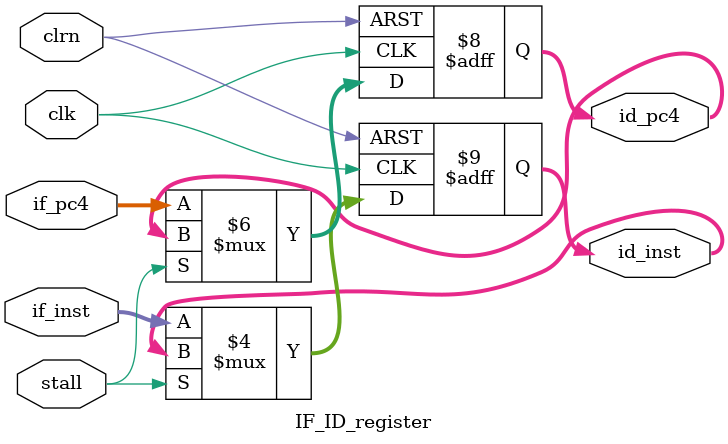
<source format=v>
`timescale 1ns / 1ps
module IF_ID_register(if_pc4,if_inst,clk,clrn,id_pc4,id_inst,stall
    );
	 input [31:0] if_pc4,if_inst;  // if½×¶ÎÐÅºÅ×÷ÎªÊäÈë£ºif_pc4-Ë³ÐòÏÂÒ»ÌõÖ¸ÁîµØÖ·£¬if_inst-µ±Ç°Ö¸ÁîÄÚÈÝ
	 input clk,clrn;               // clk-Ê±ÖÓÐÅºÅ£¬clrn-ÖÃÎ»ÐÅºÅ
	 input stall;
	 output [31:0] id_pc4,id_inst; // id½×¶ÎÐÅºÅ×÷ÎªÊä³ö£ºid_pc4-Ë³ÐòÏÂÒ»½×¶ÎÖ¸ÁîµØÖ·£¬id_inst-µ±Ç°Ö¸ÁîÄÚÈÝ
	 
	 reg [31:0] id_pc4,id_inst;
	 always@(posedge clk or negedge clrn)
		if(clrn == 0)               // ÖÃÎ»ÐÅºÅÎª0£¬Ôò½«¼Ä´æÆ÷ÖÐµÄÐÅºÅÇåÁã£¬·ñÔò½«if½×¶ÎµÄÐÅºÅ¸³Öµ¸øid½×¶ÎÏàÓ¦×Ö¶Î
			begin
				id_pc4<=0;
				id_inst<=0;
			end
		else
			begin
				if(stall == 0)
					begin
						id_pc4<=if_pc4;
						id_inst<=if_inst;
					end
			end

endmodule

</source>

════════════════════

Work to be completed: Please output the records above exactly, without the pictures.

Reply:
<source format=v>
`timescale 1ns / 1ps
module IF_ID_register(if_pc4,if_inst,clk,clrn,id_pc4,id_inst,stall
    );
	 input [31:0] if_pc4,if_inst;  // if½×¶ÎÐÅºÅ×÷ÎªÊäÈë£ºif_pc4-Ë³ÐòÏÂÒ»ÌõÖ¸ÁîµØÖ·£¬if_inst-µ±Ç°Ö¸ÁîÄÚÈÝ
	 input clk,clrn;               // clk-Ê±ÖÓÐÅºÅ£¬clrn-ÖÃÎ»ÐÅºÅ
	 input stall;
	 output [31:0] id_pc4,id_inst; // id½×¶ÎÐÅºÅ×÷ÎªÊä³ö£ºid_pc4-Ë³ÐòÏÂÒ»½×¶ÎÖ¸ÁîµØÖ·£¬id_inst-µ±Ç°Ö¸ÁîÄÚÈÝ
	 
	 reg [31:0] id_pc4,id_inst;
	 always@(posedge clk or negedge clrn)
		if(clrn == 0)               // ÖÃÎ»ÐÅºÅÎª0£¬Ôò½«¼Ä´æÆ÷ÖÐµÄÐÅºÅÇåÁã£¬·ñÔò½«if½×¶ÎµÄÐÅºÅ¸³Öµ¸øid½×¶ÎÏàÓ¦×Ö¶Î
			begin
				id_pc4<=0;
				id_inst<=0;
			end
		else
			begin
				if(stall == 0)
					begin
						id_pc4<=if_pc4;
						id_inst<=if_inst;
					end
			end

endmodule

</source>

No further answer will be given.